Based on the results, it was concluded that the Local Lymph Node Assay as performed at Charles River Den Bosch is an appropriate model for testing for contact hypersensitivity. The raw data, study plan and report from this study are kept in the Charles River Den Bosch archives. The test described above was performed in accordance with Charles River Den Bosch Standard Operating Procedures and the report was audited by the QA-unit.

Parameter:

SI

Value:

1

Variability:

± 0.1

Test group / Remarks:

Control group

Parameter:

SI

Value:

0.5

Variability:

± 0.1

Test group / Remarks:

2% (w/w) group

Parameter:

SI

Value:

1.4

Variability:

± 0.3

Test group / Remarks:

25% (w/w) group

Parameter:

SI

Value:

2.1

Variability:

± 0.3

Test group / Remarks:

40% (w/w) group

Cellular proliferation data / Observations:

CELLULAR PROLIFERATION DATA:
mean DPM ± SEM:
0% w/w group: mean DPM ± SEM: 347 ± 27
2% w/w group: mean DPM ± SEM: 168 ± 19
25% w/w group: mean DPM ± SEM: 484 ± 98
40% w/w group: mean DPM ± SEM: 714 ± 93
DPM = Disintegrations per minute
SEM = Standard Error of the Mean

EC3 CALCULATION
These results indicate that there was no indication that the test item elicits a SI ≥ 3 when tested up to 40%. The data showed a dose-response ; however, all results remained below a SI of 3 and therefore it was considered that the EC3 value (the estimated test item concentration that will give a SI =3) (if any) exceeds 40%.

CLINICAL OBSERVATIONS:
- Skin reactions/irritation: The very slight irritation of the ears as shown by all animals treated at 40% on Day 2 and/or 3 was considered not to have a toxicologically significant effect on the activity of the nodes.
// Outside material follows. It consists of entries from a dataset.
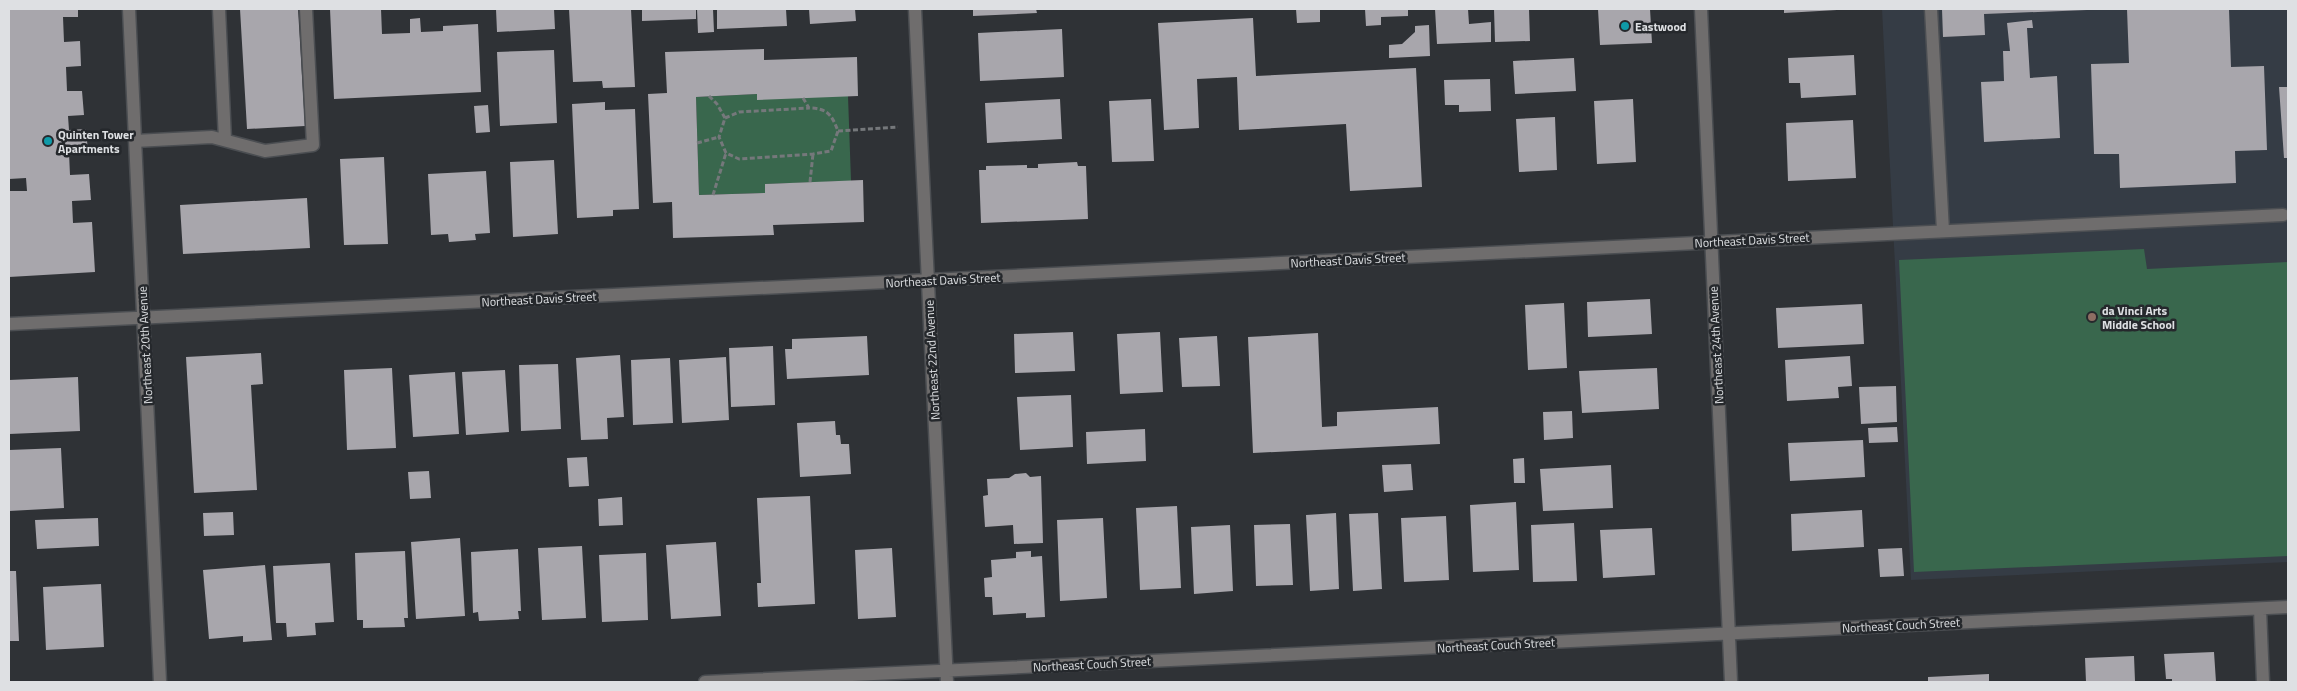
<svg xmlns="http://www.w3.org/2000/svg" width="2297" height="691" viewBox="0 0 2297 691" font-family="'Titillium Web',sans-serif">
<rect width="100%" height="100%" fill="#2f3236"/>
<path fill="#353c45" d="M 1882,9 L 2288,9 L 2288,562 L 1911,580 Z"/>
<path fill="#39674d" d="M 757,94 L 848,96 L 851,181 L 765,184 L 765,193 L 699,195 L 696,97 Z
M 2144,249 L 2147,269 L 2288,262 L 2288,556 L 1914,572 L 1899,260 Z"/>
<path fill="#a8a6ac" d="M 9,9 L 78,9 L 78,17 L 63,17 L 64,42 L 80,41 L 81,66 L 66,67 L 67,91 L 82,91 L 84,115 L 68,116 L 69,130 L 86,129 L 88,152 L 69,153 L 70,175 L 89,174 L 91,200 L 72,201 L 73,223 L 92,222 L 95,272 L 9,277 L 9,191 L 27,191 L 26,178 L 9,179 Z
M 240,9 L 298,9 L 305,126 L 247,129 Z
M 330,9 L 381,9 L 382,34 L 410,33 L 410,19 L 420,18 L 421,32 L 443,31 L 443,26 L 478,24 L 481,92 L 334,99 Z
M 496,9 L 554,9 L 555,29 L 497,32 Z
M 569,9 L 631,9 L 635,87 L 603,88 L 602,81 L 573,82 Z
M 642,9 L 696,9 L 696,19 L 642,21 Z
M 697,9 L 713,9 L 714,32 L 698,33 Z
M 717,9 L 786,9 L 787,26 L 717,29 Z
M 809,9 L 855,9 L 856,21 L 810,24 Z
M 973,9 L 1036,9 L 1037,13 L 973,16 Z
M 1296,9 L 1320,9 L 1320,22 L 1297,23 Z
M 1365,9 L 1408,9 L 1408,16 L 1381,17 L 1381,25 L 1366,26 Z
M 1435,9 L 1468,9 L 1469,24 L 1491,22 L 1491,42 L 1437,44 Z
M 1494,9 L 1529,9 L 1530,41 L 1495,42 Z
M 1598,9 L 1650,9 L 1652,43 L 1600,45 Z
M 1784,9 L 1837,9 L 1837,10 L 1784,13 Z
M 1942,9 L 2087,9 L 2087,10 L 1984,14 L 1985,35 L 1943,37 Z
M 2127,9 L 2229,9 L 2231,67 L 2264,66 L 2267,150 L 2235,151 L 2236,183 L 2120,188 L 2119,154 L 2094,154 L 2091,64 L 2129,63 Z
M 1253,18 L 1256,76 L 1416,68 L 1422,187 L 1350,191 L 1346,124 L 1239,130 L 1237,77 L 1197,79 L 1199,128 L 1164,130 L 1158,23 Z
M 2032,20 L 2033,28 L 2027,28 L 2030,78 L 2057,76 L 2060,138 L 1984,142 L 1981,82 L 2004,81 L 2003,51 L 2010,51 L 2007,23 Z
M 1429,25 L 1430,56 L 1389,58 L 1389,45 L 1402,44 L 1415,32 L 1415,26 Z
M 1062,29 L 1064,77 L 980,81 L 978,33 Z
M 764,49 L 764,60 L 857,57 L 858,96 L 757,100 L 757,94 L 696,97 L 699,195 L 765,193 L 765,184 L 863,180 L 864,222 L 773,225 L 774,235 L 673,238 L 672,202 L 653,203 L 648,94 L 667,93 L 665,52 Z
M 554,50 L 557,123 L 500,126 L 497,52 Z
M 1854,55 L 1856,95 L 1801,98 L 1800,83 L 1789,83 L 1788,58 Z
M 1574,58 L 1576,91 L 1515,94 L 1513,61 Z
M 1490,79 L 1491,111 L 1459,112 L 1459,105 L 1445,105 L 1444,80 Z
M 2279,87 L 2288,87 L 2288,158 L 2284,158 Z
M 1060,99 L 1062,139 L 987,143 L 985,103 Z
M 1151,99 L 1154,161 L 1112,162 L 1109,101 Z
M 1633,99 L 1636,162 L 1597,164 L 1594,101 Z
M 605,102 L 605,110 L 635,109 L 639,209 L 613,210 L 613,216 L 577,218 L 572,104 Z
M 488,105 L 490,132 L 476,133 L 474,106 Z
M 1555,117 L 1557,170 L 1519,172 L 1516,119 Z
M 1853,120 L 1856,178 L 1788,181 L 1786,123 Z
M 384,157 L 388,244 L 344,245 L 340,159 Z
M 554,160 L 558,234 L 513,237 L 510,162 Z
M 1077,162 L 1078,166 L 1086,166 L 1088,219 L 981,223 L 979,170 L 986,170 L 986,166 L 1027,165 L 1027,168 L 1038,168 L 1038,164 Z
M 486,171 L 490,233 L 475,234 L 476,240 L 449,242 L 448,234 L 431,235 L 428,174 Z
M 307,198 L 310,248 L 183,254 L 180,205 Z
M 1650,299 L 1652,334 L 1588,337 L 1587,302 Z
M 1564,303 L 1567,368 L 1528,370 L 1525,305 Z
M 1862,304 L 1864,344 L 1778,348 L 1776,308 Z
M 1073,332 L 1075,371 L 1015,373 L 1014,334 Z
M 1160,332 L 1163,392 L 1120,394 L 1117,334 Z
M 1318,333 L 1322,427 L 1337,426 L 1337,412 L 1438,407 L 1440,444 L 1253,453 L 1248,337 Z
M 867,336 L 869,375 L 787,379 L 785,349 L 792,349 L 792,339 Z
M 1217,336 L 1220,386 L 1182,387 L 1179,338 Z
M 773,346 L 775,405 L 731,407 L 729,348 Z
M 261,353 L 263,384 L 251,385 L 257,490 L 194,493 L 186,357 Z
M 620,355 L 624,417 L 607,418 L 608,439 L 581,440 L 576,358 Z
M 1850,356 L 1852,386 L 1838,387 L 1839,398 L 1787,401 L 1785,360 Z
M 726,357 L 729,420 L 682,423 L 679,360 Z
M 670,358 L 673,423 L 633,425 L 631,360 Z
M 558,364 L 561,429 L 521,431 L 519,365 Z
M 392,368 L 396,448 L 347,450 L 344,370 Z
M 1657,368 L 1659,409 L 1582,413 L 1579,371 Z
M 505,370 L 509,432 L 466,435 L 462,372 Z
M 455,372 L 459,434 L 413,437 L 409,375 Z
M 78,377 L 80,431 L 9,434 L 9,380 Z
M 1896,386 L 1897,422 L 1861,424 L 1859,387 Z
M 1071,395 L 1073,447 L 1020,450 L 1017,397 Z
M 1572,411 L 1573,438 L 1544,440 L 1543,412 Z
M 835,421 L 836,435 L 840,435 L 841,444 L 849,444 L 851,474 L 800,477 L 797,423 Z
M 1897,427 L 1898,442 L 1869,443 L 1868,428 Z
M 1145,429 L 1146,461 L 1087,464 L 1086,432 Z
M 1863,440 L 1865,477 L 1790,481 L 1788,443 Z
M 61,448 L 64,508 L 9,511 L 9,450 Z
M 587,457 L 589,486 L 569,487 L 567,458 Z
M 1524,458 L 1525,483 L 1514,483 L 1513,459 Z
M 1411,464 L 1413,490 L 1384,492 L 1382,465 Z
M 1611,465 L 1613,508 L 1543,511 L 1540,469 Z
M 429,471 L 431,498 L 410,499 L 408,472 Z
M 1026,473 L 1030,477 L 1041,476 L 1043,543 L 1014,544 L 1013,525 L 985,527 L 983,496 L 988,495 L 987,479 L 1009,478 L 1015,474 Z
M 810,496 L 815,604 L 758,607 L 757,583 L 761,583 L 757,498 Z
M 622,497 L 623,525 L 599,526 L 598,499 Z
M 1516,502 L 1519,570 L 1473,572 L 1470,505 Z
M 1177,506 L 1181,588 L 1140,590 L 1136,508 Z
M 1862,510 L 1864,547 L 1792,551 L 1791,514 Z
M 233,512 L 234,535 L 204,536 L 203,513 Z
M 1336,513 L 1339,589 L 1310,591 L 1306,515 Z
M 1378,513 L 1382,589 L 1353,591 L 1349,514 Z
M 1446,516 L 1449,580 L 1404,582 L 1401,518 Z
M 98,518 L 99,546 L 37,549 L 35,520 Z
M 1103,518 L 1107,598 L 1060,601 L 1057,520 Z
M 1574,523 L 1577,581 L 1533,582 L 1531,525 Z
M 1290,524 L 1293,585 L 1256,586 L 1254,525 Z
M 1230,525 L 1233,591 L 1194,594 L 1191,527 Z
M 1652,528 L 1655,575 L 1603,578 L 1600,530 Z
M 460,538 L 465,616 L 416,619 L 411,542 Z
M 716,542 L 721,616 L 671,619 L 666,545 Z
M 582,546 L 586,618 L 542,620 L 538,548 Z
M 892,548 L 896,617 L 858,619 L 855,550 Z
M 1902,548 L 1904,576 L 1880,577 L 1878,549 Z
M 518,549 L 521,611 L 518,611 L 519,619 L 479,621 L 478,612 L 473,613 L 471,552 Z
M 405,551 L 408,618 L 404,618 L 405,627 L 363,628 L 363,620 L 357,620 L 355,553 Z
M 1031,551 L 1031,557 L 1042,556 L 1045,617 L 1026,618 L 1026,613 L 993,615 L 992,597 L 985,597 L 984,578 L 992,577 L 991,560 L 1016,558 L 1016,552 Z
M 646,553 L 648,620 L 602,622 L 599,555 Z
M 330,563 L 334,622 L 315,623 L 316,635 L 287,637 L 286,623 L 276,623 L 273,566 Z
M 265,565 L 272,640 L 243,642 L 243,636 L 209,639 L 203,570 Z
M 9,571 L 16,571 L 19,641 L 9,641 Z
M 101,584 L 104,647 L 46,650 L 43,587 Z
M 2214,652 L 2216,682 L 2172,682 L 2172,679 L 2166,679 L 2164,654 Z
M 2134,656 L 2135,681 L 2086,682 L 2085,658 Z
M 1989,674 L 1989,682 L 1928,682 L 1928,677 Z"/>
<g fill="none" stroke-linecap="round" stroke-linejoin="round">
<defs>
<path id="minor" d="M 129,9 L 160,682
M 219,9 L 225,140
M 915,9 L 947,682
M 1701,9 L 1731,682
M 1931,9 L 1943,231
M 135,141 L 212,137 L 265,151 L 313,145 L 306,9
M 9,324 L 2283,215
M 2260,609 L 2263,682
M 705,682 L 2288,607"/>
</defs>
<use href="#minor" stroke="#4b4e52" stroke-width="15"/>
<path stroke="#75787b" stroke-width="3" stroke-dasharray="5 2.5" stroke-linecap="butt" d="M 709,96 L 717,104 L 725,118
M 803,98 L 809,108 C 827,108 832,115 838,131 L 831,151 L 813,154 L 739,159 L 726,153 L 719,137 L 725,118 L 739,112 L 809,108
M 838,131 L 898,127
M 697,143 L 719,137
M 810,182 L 813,154
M 713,195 L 726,153"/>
<use href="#minor" stroke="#6f6d6d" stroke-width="12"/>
</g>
<g fill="#0f9aa8" stroke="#25282c" stroke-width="2">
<circle cx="1625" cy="26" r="5"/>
<circle cx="48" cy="141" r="5"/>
</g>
<circle fill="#8d6e63" stroke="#25282c" stroke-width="2" cx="2092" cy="317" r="5"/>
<g text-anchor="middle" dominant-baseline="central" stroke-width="5" stroke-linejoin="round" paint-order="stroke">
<g font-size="12" font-weight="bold" fill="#dee0e3" stroke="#25282c" text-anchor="start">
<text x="1635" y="26">Eastwood</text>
<text x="58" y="134">Quinten Tower<tspan x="58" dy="14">Apartments</tspan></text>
<text x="2102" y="310">da Vinci Arts<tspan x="2102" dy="14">Middle School</tspan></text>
</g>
<g font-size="12" fill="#dee0e3" stroke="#25282c">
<text transform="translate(1752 240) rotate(-3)">Northeast Davis Street</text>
<text transform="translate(1348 260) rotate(-3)">Northeast Davis Street</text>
<text transform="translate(943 280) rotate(-3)">Northeast Davis Street</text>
<text transform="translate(539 299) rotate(-3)">Northeast Davis Street</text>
<text transform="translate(145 345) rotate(-93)">Northeast 20th Avenue</text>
<text transform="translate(1716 345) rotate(-93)">Northeast 24th Avenue</text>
<text transform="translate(932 360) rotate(-93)">Northeast 22nd Avenue</text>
<text transform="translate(1901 625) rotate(-3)">Northeast Couch Street</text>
<text transform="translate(1496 645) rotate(-3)">Northeast Couch Street</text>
<text transform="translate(1092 664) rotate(-3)">Northeast Couch Street</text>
</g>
</g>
<rect width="2297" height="691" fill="none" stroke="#dee0e3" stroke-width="20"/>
</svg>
Yellow test item remnants were present on the dorsal surface of the ears of all animals treated at 25% and 40% between Days 1 and 5, which did not hamper scoring of the skin reactions
- Systemic toxicity: No mortality occurred and no clinical signs of systemic toxicity were observed in the animals. Body weights and body weight gain of all animals treated at a 2% and 25% concentration remained in the same range as controls over the study period. For two animals dosed at 40%, slight (Animal 18) or marked (animal 17) body weight loss was noted. In this study, there appears to be a correlation between the body weight loss and a lower lymph node activation for these two animals. When excluding these two animals from interpretation, the mean SI value at 40% would become 2.4. It was however decided not to exclude these animals as the final conclusion of the study remained the same.
- Macroscopy of the auricular lymph nodes and surrounding area: All auricular lymph nodes of the animals of the experimental and control groups were considered normal in size. Yellow colorization of the skin, muscle and fat tissue by the yellow test item was noted for all animals treated at a 25% and 40% concentration.
- Radioactivity measurements and SI values: Mean DPM/animal values for the experimental groups treated with test item concentrations 2, 25 and 40% were 168, 484 and 714 DPM, respectively. The mean DPM/animal value for the vehicle control group was 347 DPM. The SI values calculated for the test item concentrations 2, 25 and 40% were 0.5, 1.4 and 2.1, respectively.

Interpretation of results:

GHS criteria not met

Conclusions:

Since there was no indication that the test item elicits a SI ≥ 3 when tested up to 40%, JNJ73848268-AAA (T003903) was considered not to be a skin sensitizer.